I generally stay overwhelmed; tossing things around w/ my cult brain fighting me.
This is why, in my opinion, you need to work some regulation skills first. All trauma work starts with stabilization - so that when we get overwhelmed, we can bring ourselves back to a coping place. Has your therapist ever talked about grounding skills, coping skills, or distress tolerance?
Sometimes i can get to a "lightbulb moment" but trying to unbrainwash youself is like trying to climb mount everest w/ 2 broken legs (or thats how it feels). I was hoping that this site could be like a person w/ the one w/ two broken legs, hold on to his shoulder. He must walk by himself but someone can help him along to get up the mountian.
Yes and no. Really, your therapist is the person most able to walk you up the mountain. This site is like a camp full of Sherpas. We can tell you where we think the good paths are and the pitfalls are, but we aren't a therapeutic service, and this is not a substitute for therapy.
If you did a thought log, you would likely be able to better see how that thought affects how you feel and how it impacts the way you act.

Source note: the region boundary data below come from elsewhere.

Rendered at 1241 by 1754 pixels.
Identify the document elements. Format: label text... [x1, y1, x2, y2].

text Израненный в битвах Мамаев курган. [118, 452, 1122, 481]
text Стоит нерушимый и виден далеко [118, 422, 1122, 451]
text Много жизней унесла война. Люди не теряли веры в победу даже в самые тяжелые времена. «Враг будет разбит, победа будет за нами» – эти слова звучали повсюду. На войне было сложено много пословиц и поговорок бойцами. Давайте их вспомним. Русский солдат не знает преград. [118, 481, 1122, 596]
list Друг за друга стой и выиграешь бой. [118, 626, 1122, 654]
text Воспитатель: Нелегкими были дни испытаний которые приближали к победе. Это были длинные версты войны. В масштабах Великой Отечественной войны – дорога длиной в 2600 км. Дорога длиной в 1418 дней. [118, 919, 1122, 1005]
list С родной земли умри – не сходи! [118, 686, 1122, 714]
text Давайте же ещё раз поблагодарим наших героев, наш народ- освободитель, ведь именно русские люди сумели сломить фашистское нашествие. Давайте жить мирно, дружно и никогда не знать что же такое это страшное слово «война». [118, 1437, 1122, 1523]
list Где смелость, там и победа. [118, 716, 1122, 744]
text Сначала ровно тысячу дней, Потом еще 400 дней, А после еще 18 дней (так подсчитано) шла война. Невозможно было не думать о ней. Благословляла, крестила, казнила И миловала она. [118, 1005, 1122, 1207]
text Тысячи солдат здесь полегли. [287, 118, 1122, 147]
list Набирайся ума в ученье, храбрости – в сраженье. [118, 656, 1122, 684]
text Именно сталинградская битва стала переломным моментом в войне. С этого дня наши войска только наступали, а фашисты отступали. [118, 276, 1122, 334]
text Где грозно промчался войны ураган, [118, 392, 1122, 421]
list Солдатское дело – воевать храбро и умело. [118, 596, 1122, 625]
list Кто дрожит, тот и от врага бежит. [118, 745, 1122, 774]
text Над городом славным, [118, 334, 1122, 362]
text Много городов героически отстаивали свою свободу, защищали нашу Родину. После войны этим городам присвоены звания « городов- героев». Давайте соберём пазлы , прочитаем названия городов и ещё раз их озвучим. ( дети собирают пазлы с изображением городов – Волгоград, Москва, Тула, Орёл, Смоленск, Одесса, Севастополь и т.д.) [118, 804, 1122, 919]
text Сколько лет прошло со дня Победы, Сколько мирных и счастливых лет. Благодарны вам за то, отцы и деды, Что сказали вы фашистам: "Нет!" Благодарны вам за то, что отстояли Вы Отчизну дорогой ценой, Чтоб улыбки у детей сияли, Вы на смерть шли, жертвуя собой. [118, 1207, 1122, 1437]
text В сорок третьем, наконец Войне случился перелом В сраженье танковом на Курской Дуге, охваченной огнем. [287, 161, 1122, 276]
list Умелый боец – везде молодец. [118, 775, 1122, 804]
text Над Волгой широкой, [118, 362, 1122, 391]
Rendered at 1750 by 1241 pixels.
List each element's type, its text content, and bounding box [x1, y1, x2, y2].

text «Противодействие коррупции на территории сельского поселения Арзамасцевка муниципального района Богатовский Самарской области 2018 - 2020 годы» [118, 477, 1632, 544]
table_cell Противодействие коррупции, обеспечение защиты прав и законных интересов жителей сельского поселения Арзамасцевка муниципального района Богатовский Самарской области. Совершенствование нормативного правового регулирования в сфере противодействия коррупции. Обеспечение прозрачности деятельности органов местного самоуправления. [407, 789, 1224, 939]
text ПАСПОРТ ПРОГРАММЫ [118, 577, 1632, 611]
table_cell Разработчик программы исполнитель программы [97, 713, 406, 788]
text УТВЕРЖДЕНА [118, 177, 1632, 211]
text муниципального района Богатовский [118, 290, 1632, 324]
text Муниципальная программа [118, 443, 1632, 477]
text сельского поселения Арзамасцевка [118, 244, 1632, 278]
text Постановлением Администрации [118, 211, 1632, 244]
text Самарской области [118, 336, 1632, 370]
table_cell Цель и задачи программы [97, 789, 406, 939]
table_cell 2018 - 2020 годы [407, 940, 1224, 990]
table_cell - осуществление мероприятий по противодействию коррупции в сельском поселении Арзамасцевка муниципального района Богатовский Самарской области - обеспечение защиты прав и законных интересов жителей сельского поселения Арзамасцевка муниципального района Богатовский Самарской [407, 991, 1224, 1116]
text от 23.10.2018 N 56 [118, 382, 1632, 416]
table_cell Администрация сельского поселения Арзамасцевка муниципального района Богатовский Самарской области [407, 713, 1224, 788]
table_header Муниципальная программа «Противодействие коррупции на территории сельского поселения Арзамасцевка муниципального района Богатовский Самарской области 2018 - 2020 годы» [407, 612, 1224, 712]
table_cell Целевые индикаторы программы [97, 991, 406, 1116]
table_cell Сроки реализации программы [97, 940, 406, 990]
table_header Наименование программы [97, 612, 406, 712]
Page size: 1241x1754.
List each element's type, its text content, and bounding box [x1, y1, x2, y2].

Seconded. It's the link I gave you,
@lostforgottensoul, to this page -
http://www.cognitivetherapyguide.org/thought-records.htm - where you will find two different styles of thought logs (also known as thought records). A thought record allows you to challenge yourself. It's an incredibly effective tool. You have to sit down, focus, and answer one question at a time. Often you'll notice things that will lead to other thought records you want to do. You can look back on them. They are exactly the structure you are looking for. I've read your posts carefully, and truly believe that doing some thought records would be an incredibly fruitful exercise for you.
Also: As senior admin for the forum, I'm telling you to stop rehashing past threads. I believe that you don't understand why it's a problem to do that, because that would be very common for someone navigating Borderline. But, because you can't see it, you have to trust me when I tell you:
- repeatedly bringing up how you have been misunderstood by members here
- re-explaining why they are wrong and you are right
- saying that you have no way of doing this work without the help of the board
- saying that you will hurt yourself without the help of others here
- saying you will go away because people here are mad at you
These things are manipulative.
I believe you when you say that you aren't aware of them as manipulations. So, I am telling you that in fact, they are, and they need to stop.
I want you to go back and re-read this post, a few times, because it likely was triggering - but take some deep breaths, re-read it, and understand that I am giving you help, not criticism.
I hope you can accept these things, and move forward with them clearly in mind.
I also
strongly encourage you to show this post to your therapist, and ask him to work with you on the Borderline symptoms that interfere with your ability to re-ground/tolerate distress. He might be able to suggest a parallel DBT group you could participate in, even one that is peer-mentored and free.